TASK STATEMENT – Extract every line of the listing below verbatim, leaving out the pictures.

☆ ☆ ☆

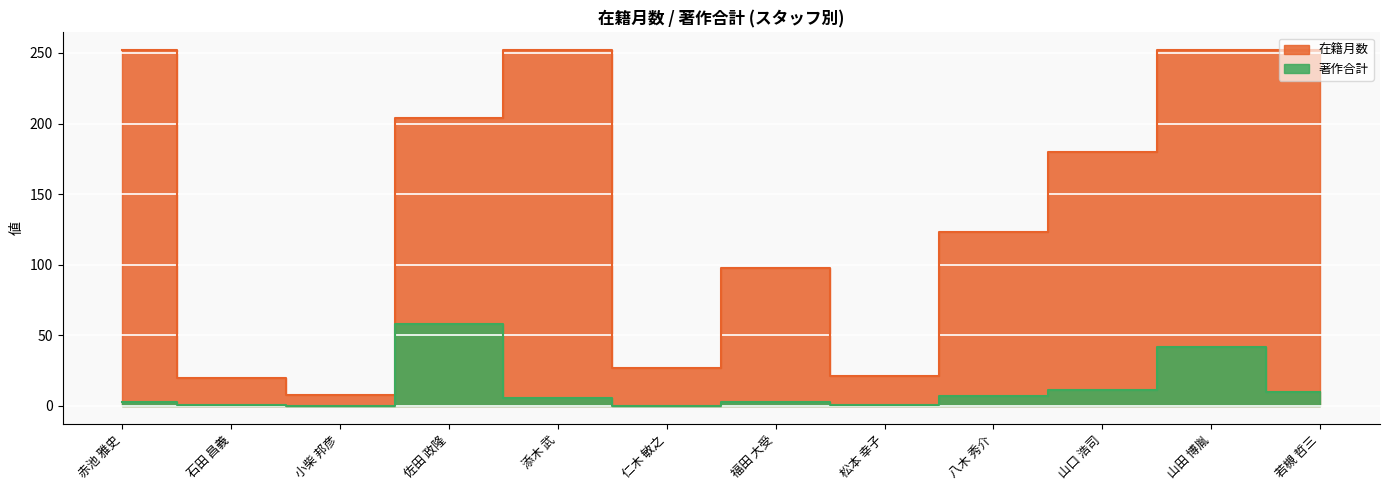

Which category has the lowest value in the 在籍月数 series?

小柴 邦彦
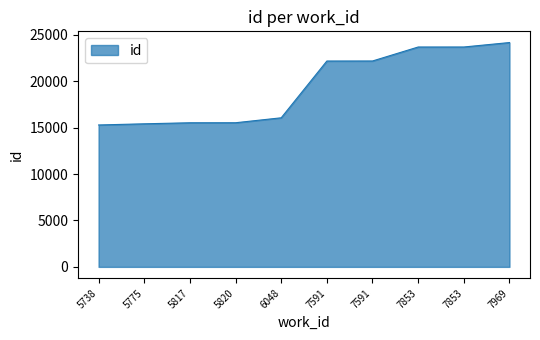

Is this an area chart (filled region under the line)?

Yes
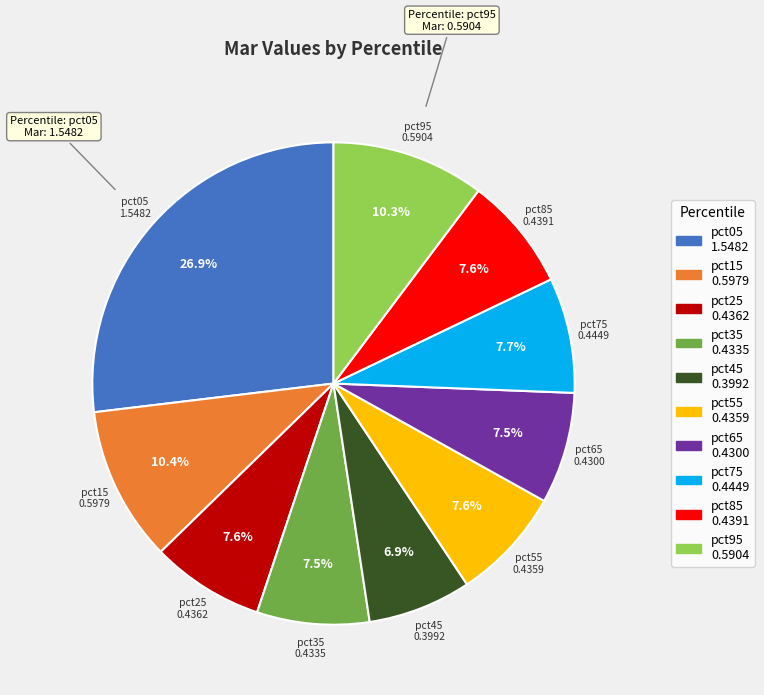

Which has a higher value, pct45 or pct15?

pct15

☆ ☆ ☆

EXERCISE ANSWER –
Which category has the lowest value in the 在籍月数 series?

小柴 邦彦

Is this an area chart (filled region under the line)?

Yes

Which has a higher value, pct45 or pct15?

pct15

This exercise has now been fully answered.